TIJUANA -- This city of broken immigrant dreams has rarely seen the likes of Elvira Arellano, the tough-talking deportee from Chicago.

And rarely has Tijuana welcomed a deported immigrant the way it has embraced Arellano this week.

Since Arellano was arrested in Los Angeles and returned to Mexico she’s engaged in a whirlwind of public appearances where she’s been heralded as a hero for defying U.S. authorities by taking sanctuary in a church.


In the United States, her yearlong battle made her a polarizing figure alternately viewed as an icon of immigrant rights or a selfish lawbreaker.

But in Mexico, Arellano’s experience is portrayed as a story of principled resistance, of a woman who fought before becoming one of the thousands of illegal immigrants who file sadly back into this border metropolis every year.

“You’ve become the voice of all the Elviras in the U.S.,” said Heriberto Garcia, of Mexico’s National Commission on Human Rights, an independent organization. “The voice of female undocumented immigrants who pursue the dream of working and forming a family.”

Arellano’s experience struck a chord in a city teeming with deported immigrants.

Callers to talk shows pledged their support. She has been invited to meet with federal lawmakers in Mexico City today.

“Elvira unites Latinos behind her,” blared a headline from the Frontera newspaper.

Arellano was arrested Sunday outside Our Lady Queen of Angels Church in downtown Los Angeles. The arrest came days after she left the church in Chicago, where she took refuge to avoid being separated from her son, who is a U.S. citizen.

Arellano said she left the church fearing that Immigration and Customs Enforcement agents would soon enter the building to arrest her. She didn’t want to go without a fight, so she flew to Los Angeles, she said, to revive the immigration reform movement.


“I made the visit to Los Angeles to put immigration reform back on the table. To lift the spirits of the people. . . . I saw that everything was too quiet,” Arellano said on a radio talk show.

She expected to be arrested, Arellano said, but didn’t mind sacrificing herself for the cause. “I wanted the people to see me strong, not weak,” she said.

Critics in the U.S. questioned her motives.

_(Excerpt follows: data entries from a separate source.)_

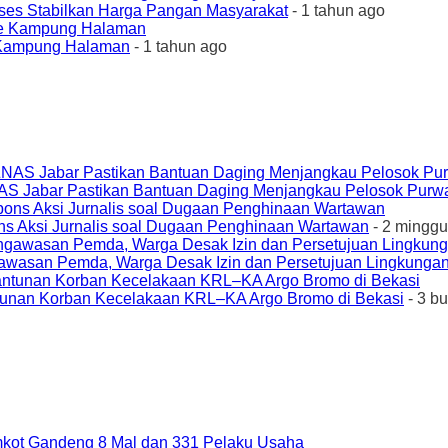
ses Stabilkan Harga Pangan Masyarakat
- 1 tahun ago
e Kampung Halaman
- 1 tahun ago
AS Jabar Pastikan Bantuan Daging Menjangkau Pelosok Purw
ons Aksi Jurnalis soal Dugaan Penghinaan Wartawan
- 2 minggu
awasan Pemda, Warga Desak Izin dan Persetujuan Lingkungan
unan Korban Kecelakaan KRL–KA Argo Bromo di Bekasi
- 3 b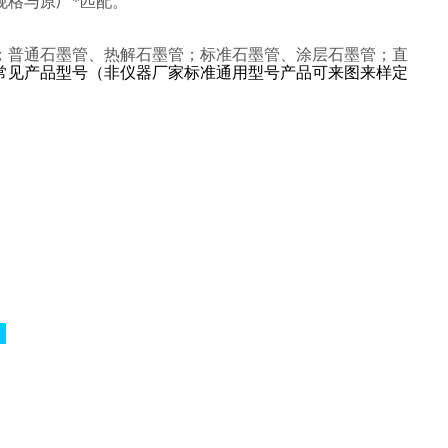
规格与原厂*匹配。
；普通石墨管、热解石墨管；标准石墨管、涂层石墨管；直
常见产品型号（非仪器厂家标准通用型号产品可来图来样定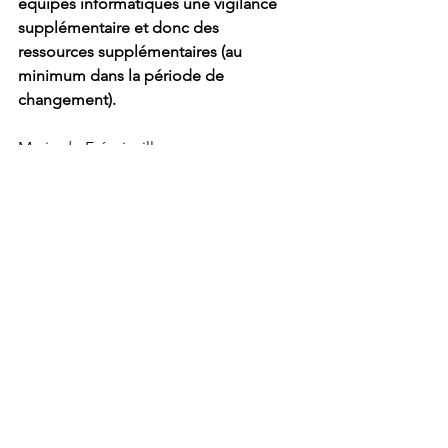
équipes informatiques une vigilance 
supplémentaire et donc des 
ressources supplémentaires (au 
minimum dans la période de 
changement).
Marie de Fréminville
Présidente Starboard Advisory
Membre du Cercle Suisse des 
Administratrices
Voir tout
Posts récents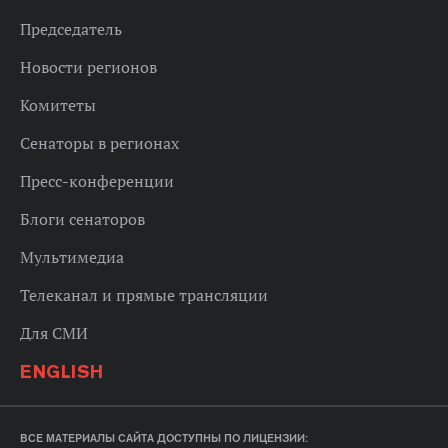
Председатель
Новости регионов
Комитеты
Сенаторы в регионах
Пресс-конференции
Блоги сенаторов
Мультимедиа
Телеканал и прямые трансляции
Для СМИ
ENGLISH
ВСЕ МАТЕРИАЛЫ САЙТА ДОСТУПНЫ ПО ЛИЦЕНЗИИ: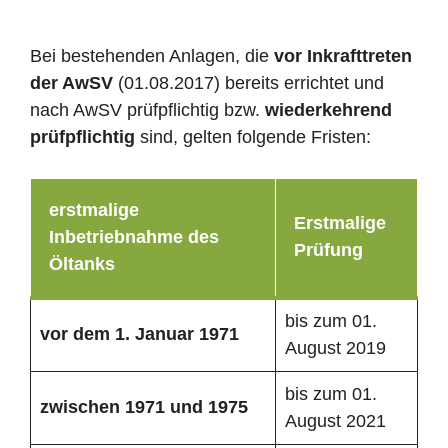
Bei bestehenden Anlagen, die
vor Inkrafttreten
der AwSV
(01.08.2017) bereits errichtet und
nach AwSV prüfpflichtig bzw.
wiederkehrend
prüfpflichtig
sind, gelten folgende Fristen:
erstmalige
Erstmalige
Inbetriebnahme des
Prüfung
Öltanks
bis zum 01.
vor dem 1. Januar 1971
August 2019
bis zum 01.
zwischen 1971 und 1975
August 2021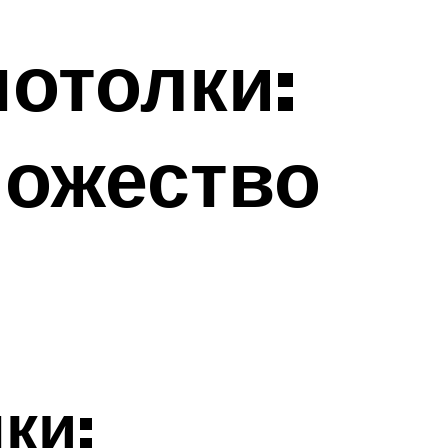
отолки:
ножество
ки: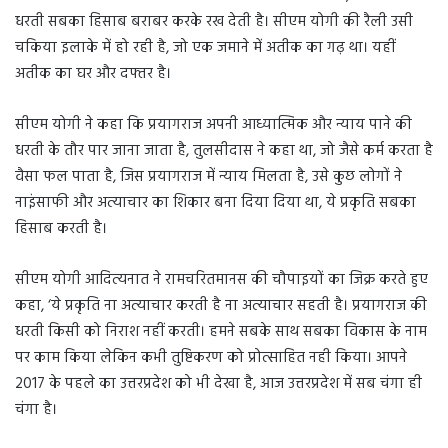
धरती सबका हिसाब बराबर करके रख देती है। सीएम योगी की रैली उसी
चकिया इलाके में हो रही है, जो एक जमाने में अतीक का गढ़ था। यहीं
अतीक का घर और दफ्तर है।
सीएम योगी ने कहा कि प्रयागराज अपनी आध्यात्मिक और न्याय पाने की
धरती के तौर पार जाना जाता है, तुलसीदास ने कहा था, जो जैसे कर्म करता है
वैसा फल पाता है, जिस प्रयागराज में न्याय मिलता है, उसे कुछ लोगों ने
नाइंसाफी और अत्याचार का शिकार बना दिया दिया था, ये प्रकृति सबका
हिसाब करती है।
सीएम योगी आदित्यनात ने रामचरितमानस की चौपाइयों का जिक्र करते हुए
कहा, ‘ये प्रकृति ना अत्याचार करती है ना अत्याचार सहती है। प्रयागराज की
धरती किसी को निराश नहीं करती। हमने सबके साथ सबका विकास के नाम
पर काम किया लेकिन कभी तुष्टिकरण को प्रोत्साहित नही किया। आपने
2017 के पहले का उत्तरप्रदेश को भी देखा है, आज उत्तरप्रदेश में सब चंगा ही
चंगा है।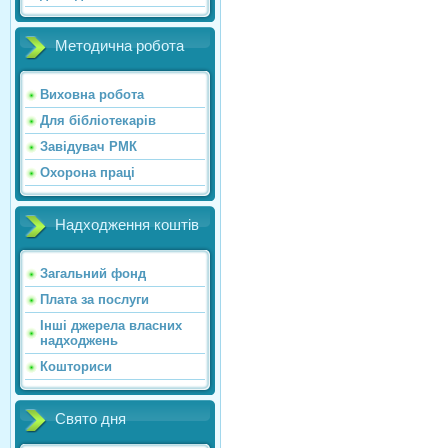
Методична робота
Виховна робота
Для бібліотекарів
Завідувач РМК
Охорона праці
Надходження коштів
Загальний фонд
Плата за послуги
Інші джерела власних
надходжень
Кошториси
Свято дня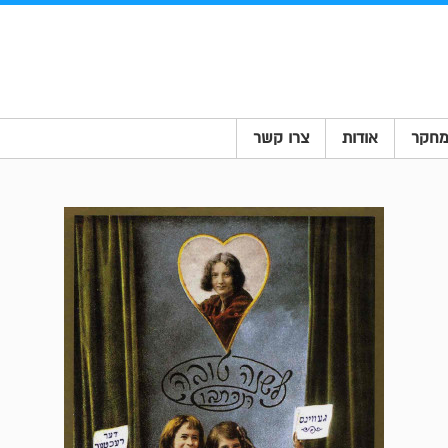
חקר
אודות
צרו קשר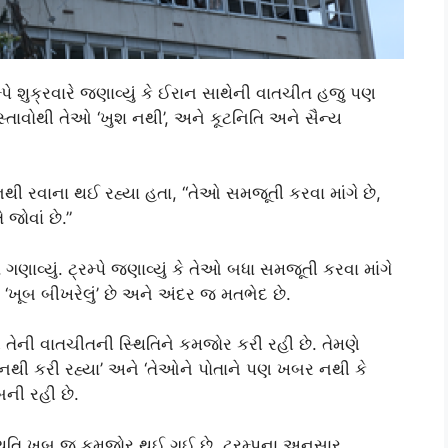
મ્પે શુક્રવારે જણાવ્યું કે ઈરાન સાથેની વાતચીત હજુ પણ
સ્તાવોથી તેઓ ‘ખુશ નથી’, અને કૂટનિતિ અને સૈન્ય
 વનથી રવાના થઈ રહ્યા હતા, “તેઓ સમજૂતી કરવા માંગે છે,
 જોવાં છે.”
વ્યું. ટ્રમ્પે જણાવ્યું કે તેઓ બધા સમજૂતી કરવા માંગે
ૃત્વ ‘ખૂબ બીખરેલું’ છે અને અંદર જ મતભેદ છે.
 તેની વાતચીતની સ્થિતિને કમજોર કરી રહી છે. તેમણે
 નથી કરી રહ્યા’ અને ‘તેઓને પોતાને પણ ખબર નથી કે
બની રહી છે.
થિતિ ખૂબ જ કમજોર થઈ ગઈ છે. ટ્રમ્પના અનુસાર,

“It’s pretty clear that she wasn’t getting the kind of publicity she wanted holed up in that church in Chicago for a year. She needed to goose the issues, so she needed to get back into the media spotlight,” said Mark Kirkorian, executive director of the Center for Immigration Studies in Washington, D.C.

Mexican media were falling over themselves giving her the spotlight, which they believed she richly deserved.

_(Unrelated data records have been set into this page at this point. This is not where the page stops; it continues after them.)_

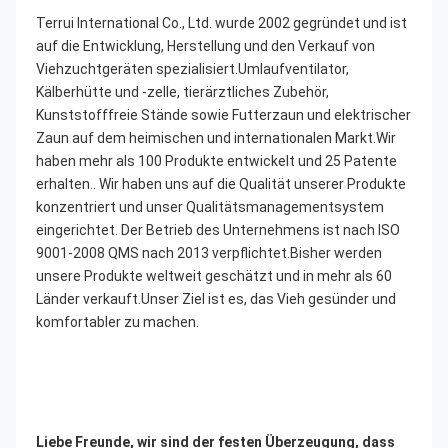
Terrui International Co., Ltd. wurde 2002 gegründet und ist 
auf die Entwicklung, Herstellung und den Verkauf von 
Viehzuchtgeräten spezialisiert.Umlaufventilator, 
Kälberhütte und -zelle, tierärztliches Zubehör, 
Kunststofffreie Stände sowie Futterzaun und elektrischer 
Zaun auf dem heimischen und internationalen Markt.Wir 
haben mehr als 100 Produkte entwickelt und 25 Patente 
erhalten.. Wir haben uns auf die Qualität unserer Produkte 
konzentriert und unser Qualitätsmanagementsystem 
eingerichtet. Der Betrieb des Unternehmens ist nach ISO 
9001-2008 QMS nach 2013 verpflichtet.Bisher werden 
unsere Produkte weltweit geschätzt und in mehr als 60 
Länder verkauft.Unser Ziel ist es, das Vieh gesünder und 
komfortabler zu machen.
Liebe Freunde, wir sind der festen Überzeugung, dass 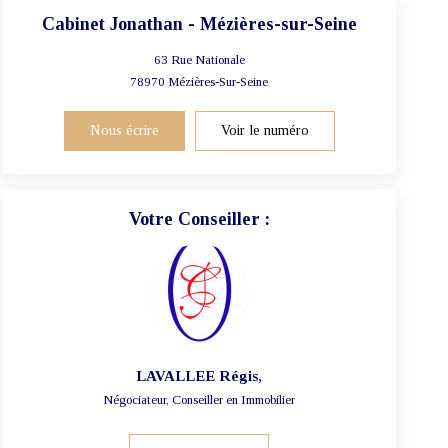
Cabinet Jonathan - Mézières-sur-Seine
63 Rue Nationale
78970
Mézières-Sur-Seine
Nous écrire
Voir le numéro
Votre Conseiller :
LAVALLEE Régis
,
Négociateur, Conseiller en Immobilier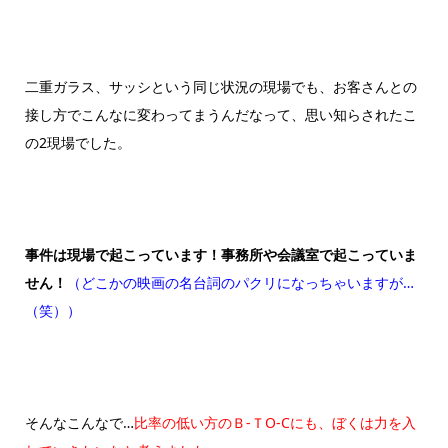
二重ガラス、サッシという同じ状況の現場でも、お客さんとの
接し方でこんなに変わってまうんだなって、思い知らされたこ
の2現場でした。
事件は現場で起こっています！事務所や会議室で起こっていま
せん！
（どこかの映画の名台詞のパクリになっちゃいますが…
（笑））
そんなこんなで…
比率の低い方のＢ-ＴO-Cにも、ぼくは力を入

Arellano said she plans to continue her activism in the short term, but won’t decide her future plans until going home to Michoacan next week. She said her 8-year-old son, Saul, will stay in the United States, but will visit her regularly.

Arellano first entered the U.S. in 1997; she was caught and deported. A few days later, she reentered the country, a felony punishable by up to 20 years in prison. In 2002, she was arrested and convicted of using a false Social Security number in Chicago.


Last summer an immigration judge ordered Arellano to appear for deportation. Instead, she sought refuge in the church. Sanctuary is an ancient concept but has no standing under U.S. law. Still, authorities refrained from arresting her until she began traveling outside Chicago.

Arellano said that she didn’t deserve to be deported, and that she used the fake Social Security number so she could pay taxes and buy a house.

“I didn’t harm anyone,” she said. “I just wanted to work.”


Times staff writer Teresa Watanabe contributed to this report.